The targeting of medical facilities and personnel in Syria by government forces and Russian warplanes has been regarded by many as unprecendented in modern human history. Not only hospitals are being destroyed as a result of bombings and barrel bombs, but health facilities, ambulances and medical staff are also deliberately targeted. Earlier this year, Eastern Aleppo City lost its last pediatrician. In the past few days, hospitals in Aleppo have been so repeatedly attacked by intense govenrment airstrikes that local sources say hospitals are no longer functioning. Read the message of Dr. Salem from Aleppo and show your support! The letter is available in several languages below.

A hospital in Aleppo is the most dangerous place in the world.

Dr. Salem, who is currently in besieged east Aleppo City, pleas in a statement released a few days ago:

“I am required to stay safe in the most dangerous city in the world. They tell me to ‘take care’, as if I am driving a car and need to drive safe. I would rather they tell the warplanes planes not to bomb us. I would rather they tell that pilot not to drop missiles. I would rather they tell that rocket not to explode. I would rather they speak out loud, and fill the world with their screams, condemning the war and those who wage it.”
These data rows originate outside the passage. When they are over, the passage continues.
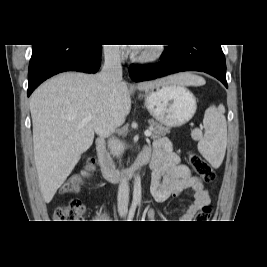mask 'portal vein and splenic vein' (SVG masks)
<instances>
[{"instance_id":"1","label":"portal vein and splenic vein","mask_w":267,"mask_h":267,"mask_svg":"<svg viewBox=\"0 0 267 267\" xmlns=\"http://www.w3.org/2000/svg\"><path fill=\"white\" fill-rule=\"evenodd\" d=\"M93 118H94V116H91V115L85 117V118L79 123V126H84V125L87 124L89 121H91ZM144 134H145L146 137H149V136H151L152 132H151L150 130H146V131L144 132Z\"/></svg>"}]
</instances>
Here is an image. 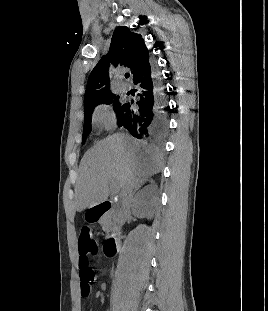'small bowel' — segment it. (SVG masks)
<instances>
[{"label": "small bowel", "instance_id": "small-bowel-1", "mask_svg": "<svg viewBox=\"0 0 268 311\" xmlns=\"http://www.w3.org/2000/svg\"><path fill=\"white\" fill-rule=\"evenodd\" d=\"M101 287H102V289L104 290V289L106 288V285H105V284H102ZM80 294H81L82 297H85L84 295H82L81 288H80ZM101 295H102L101 292H98V293L96 294V297H97V298H100Z\"/></svg>", "mask_w": 268, "mask_h": 311}]
</instances>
Hospitals are being destroyed by Syrian government and Russian warplanes across Syria. A hospital is targeted every 17 hours. A health worker is murdered every 63 hours. In the past 144 days, there have been 143 attacks on medical facilities and personnel. More than a third occurred in besieged Aleppo, and all were perpetrated by the Syrian government and its allies.

These hospitals are deliberately targeted, according to reports by the UN’s Independent International Commission of Inquiry on the Syrian Arab Republic. Attacking a hospital decimates the neighborhoods depending on its services.

Doctors prioritize the lives of their patients above their own safety. They continue to serve regardless of how unsafe the hospitals are and how scarce their resources are. To be a medical worker in Syria, saving the lives of anyone in need regardless of background or political views, is the most honorable yet dangerous job in the world. We must honor their service and strive to meet them halfway.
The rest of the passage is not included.